Na qualidade do tomate, verificou-se um aumento no Brix e pH e uma diminuição no teor de licopeno do tomate produzido em Conservação face ao Convencional.

Menos custos com Agricultura de Conservação

Em termos de conta de cultura, a cultura de cobertura implicou um investimento adicional de 173 €/ha com semente, operação de sementeira e destroçamento de resíduos. A mobilização na linha teve um valor de 70 €/ha, face aos 628 €/ha necessários para a preparação do solo de modo convencional.

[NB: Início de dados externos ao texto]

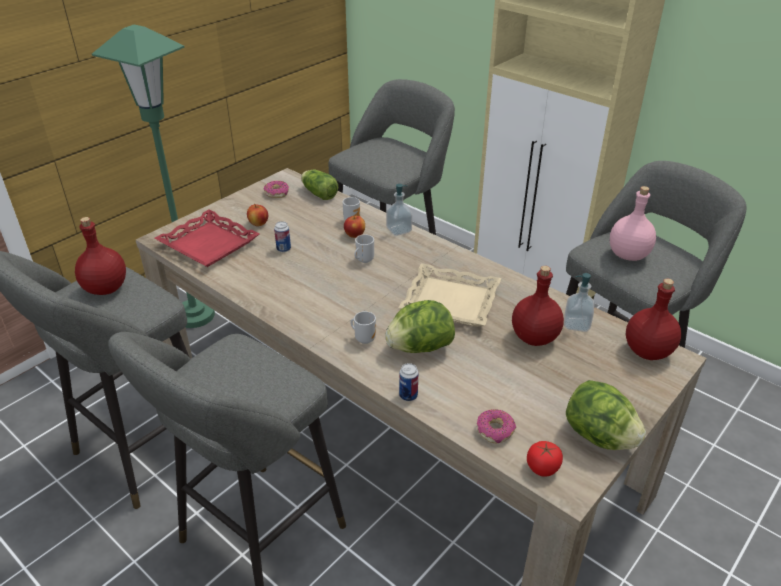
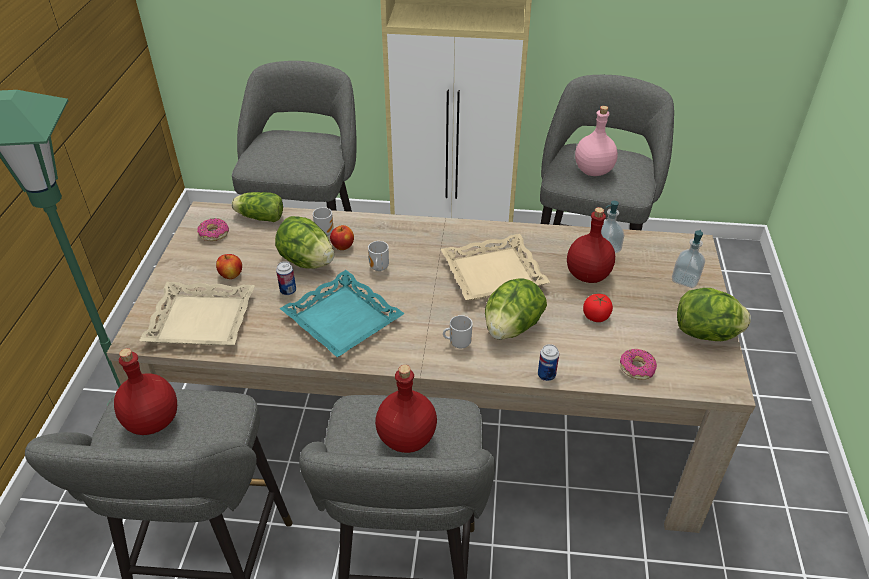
camera: 35 degrees left, 5 degrees up
(208, 244) = (201, 321): red tray -> beige tray
(298, 284) = (342, 320): none -> turquoise tray
(318, 235) = (307, 261): none -> lettuce
(399, 230) = (379, 224): soap dispenser -> soap dispenser (685, 279)
(542, 468) = (695, 379): tomato -> tomato (596, 316)
(648, 351) = (673, 248): red bottle -> red bottle (407, 437)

“Somando os valores da cultura de cobertura e mobilização na linha, a alteração de práticas no sistema de produção totaliza 243€/ha, o que se traduz numa redução de 385€/ha face ao sistema de produção Convencional”, acrescenta Ricardo Vieira Santos, concluindo que “a aplicação dos princípios da Agricultura de Conservação no sistema de produção de tomate de indústria mostrou potencial para melhorar a sustentabilidade agronómica, ambiental e económica da cultura”.

O projeto ‘TomaAC’ é financiado pela Fundação para a Ciência e Tecnologia e pela Syngenta.

Felisbela Campos, responsável de Sustentabilidade da Syngenta em Portugal, afirma: “na Syngenta acreditamos que atuando em parceria podemos caminhar mais rapidamente para criar um sistema alimentar mais sustentável na Europa, produtivo e com menos emissões, numa conjuntura de enormes desafios climáticos. O projeto ‘TomAC’ é um exemplo perfeito de cooperação baseada na Ciência ao serviço da Agricultura Regenerativa”.

Gottlieb Basch, Presidente da Federação Europeia de Agricultura de Conservação e investigador do MED-UÉvora, reconhece que “a aplicação dos princípios da Agricultura de Conservação (AC) funciona sem problemas em culturas anuais semeadas, pois existe no mercado uma vasta gama de semeadores para este fim. Porém, em culturas transplantadas extensivas a aplicação dos princípios da AC ainda se encontra numa fase muito embrionária. Assim, considero o projeto TomAC pioneiro e de extrema relevância para o desenvolvimento da AC em culturas transplantadas”.

Pedro Jiménez, coordenador do AG-Innov, considera que “a agricultura de conservação é atualmente um tema fulcral, visto que vivemos alterações climáticas constantes, escassez de recursos, e imposições políticas agrícolas que nos obrigam a olhar de forma diferente para as nossas culturas.  No AG-Innov, estamos convencidos de que este tipo de projeto reúne um conjunto de possíveis soluções para estes desafios, sejam eles a nível de melhoramento da qualidade e estrutura do solo, redução de operações e, acima de tudo, procurar alternativas sustentáveis à prática da cultura do tomate de indústria que nos permitam de forma eficiente aproveitar ao máximo os nossos recursos”.

Gabriela Cruz, presidente da APOSOLO, reconhece que “a Agricultura de Conservação (AC) é a estratégia a seguir se quisermos aumentar a produção mantendo a nossa base de recursos naturais.
Para tornar a AC uma realidade na produção agrícola, será necessário um investimento contínuo em conhecimento e experimentação aplicada, de forma a atenuar a crise hídrica agrícola, a melhorar a saúde dos solos e da qualidade da água e do ar, a adaptar-se e mitigar as alterações climáticas e a resistir a novos choques políticos, económicos e ambientais.  É igualmente necessário investir no processo de apoio à aprendizagem dos agricultores para a adoção da AC. É tudo isto que a APOSOLO espera conseguir com o projeto TomAC”.